**What to produce:**
State how many lines in the records below contain the string "there", treating uppercase and lowercase as different. Reply with the number alone.
*-*-*
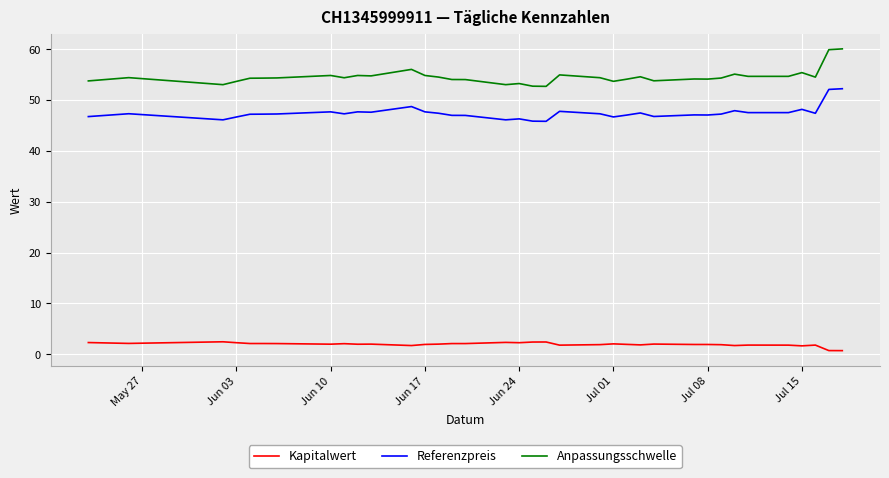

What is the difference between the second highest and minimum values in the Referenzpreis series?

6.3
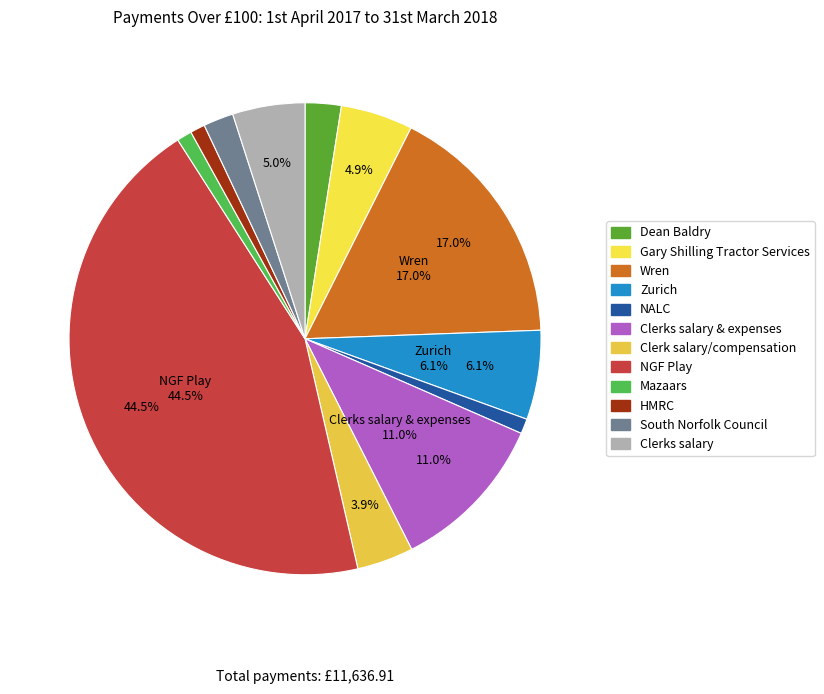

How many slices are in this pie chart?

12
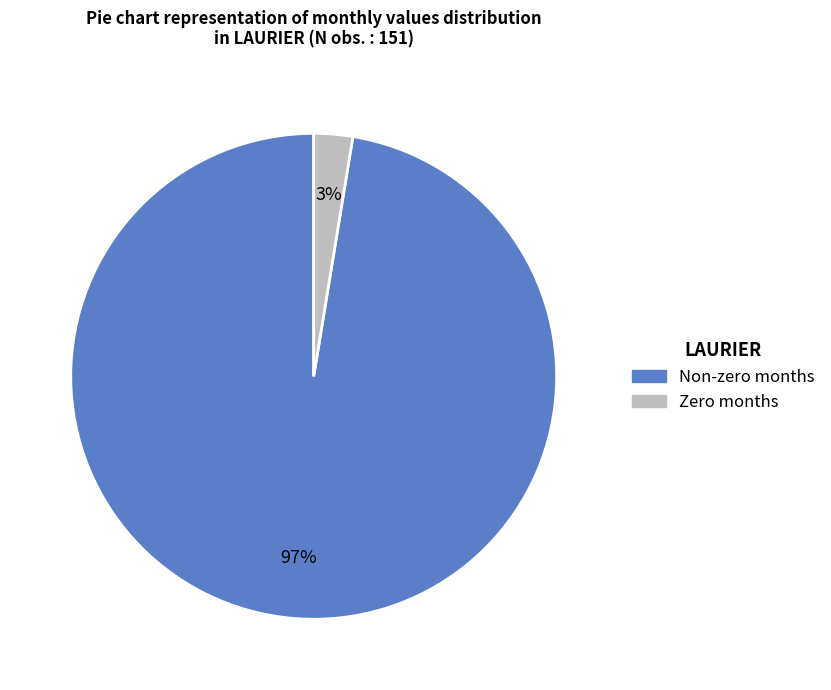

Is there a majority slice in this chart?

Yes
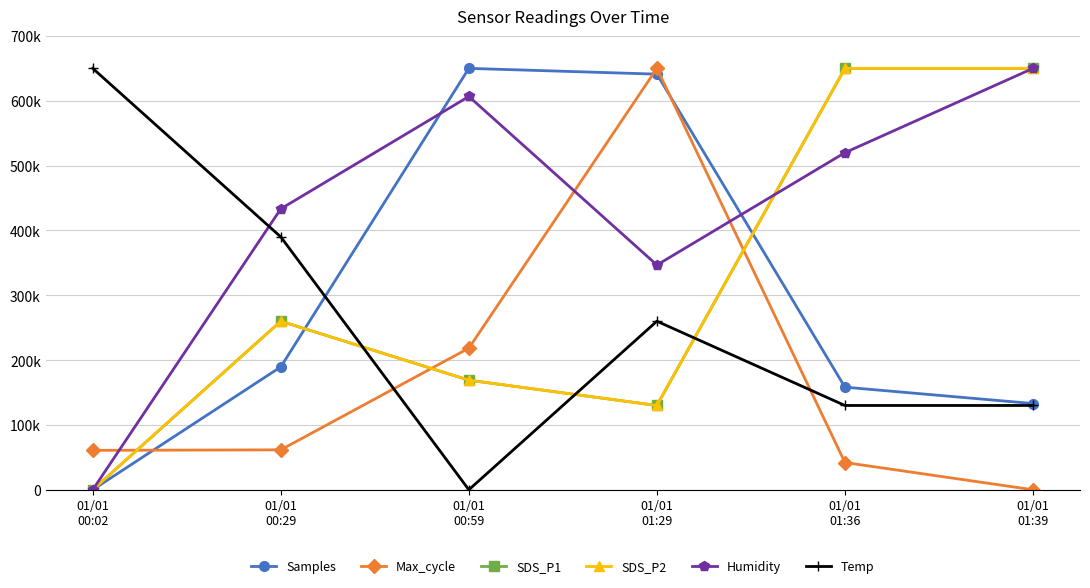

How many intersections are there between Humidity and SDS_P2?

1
*-*-*
**Solution to the exercise:**
2